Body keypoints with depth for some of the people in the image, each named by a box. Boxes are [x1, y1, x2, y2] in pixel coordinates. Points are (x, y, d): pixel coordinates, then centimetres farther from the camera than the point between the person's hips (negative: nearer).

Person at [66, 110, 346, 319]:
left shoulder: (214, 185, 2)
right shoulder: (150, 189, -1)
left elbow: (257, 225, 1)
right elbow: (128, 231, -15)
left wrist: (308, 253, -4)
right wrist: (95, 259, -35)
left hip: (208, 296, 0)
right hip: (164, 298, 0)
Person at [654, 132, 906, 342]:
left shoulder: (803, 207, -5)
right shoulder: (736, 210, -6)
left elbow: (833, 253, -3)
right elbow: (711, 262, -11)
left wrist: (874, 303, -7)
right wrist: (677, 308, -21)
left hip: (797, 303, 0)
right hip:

> INSTRUCTIONS FOR THE TASK
Revise the entries above by replacing every occurrence of "Person at" with "Individual at", leaving all other text unchanged.

> SOLVED EXERCISE
Body keypoints with depth for some of the people in the image, each named by a box. Boxes are [x1, y1, x2, y2] in pixel coordinates. Points are (x, y, d): pixel coordinates, then centimetres farther from the camera than the point between the person's hips (negative: nearer).

Individual at [66, 110, 346, 319]:
left shoulder: (214, 185, 2)
right shoulder: (150, 189, -1)
left elbow: (257, 225, 1)
right elbow: (128, 231, -15)
left wrist: (308, 253, -4)
right wrist: (95, 259, -35)
left hip: (208, 296, 0)
right hip: (164, 298, 0)
Individual at [654, 132, 906, 342]:
left shoulder: (803, 207, -5)
right shoulder: (736, 210, -6)
left elbow: (833, 253, -3)
right elbow: (711, 262, -11)
left wrist: (874, 303, -7)
right wrist: (677, 308, -21)
left hip: (797, 303, 0)
right hip:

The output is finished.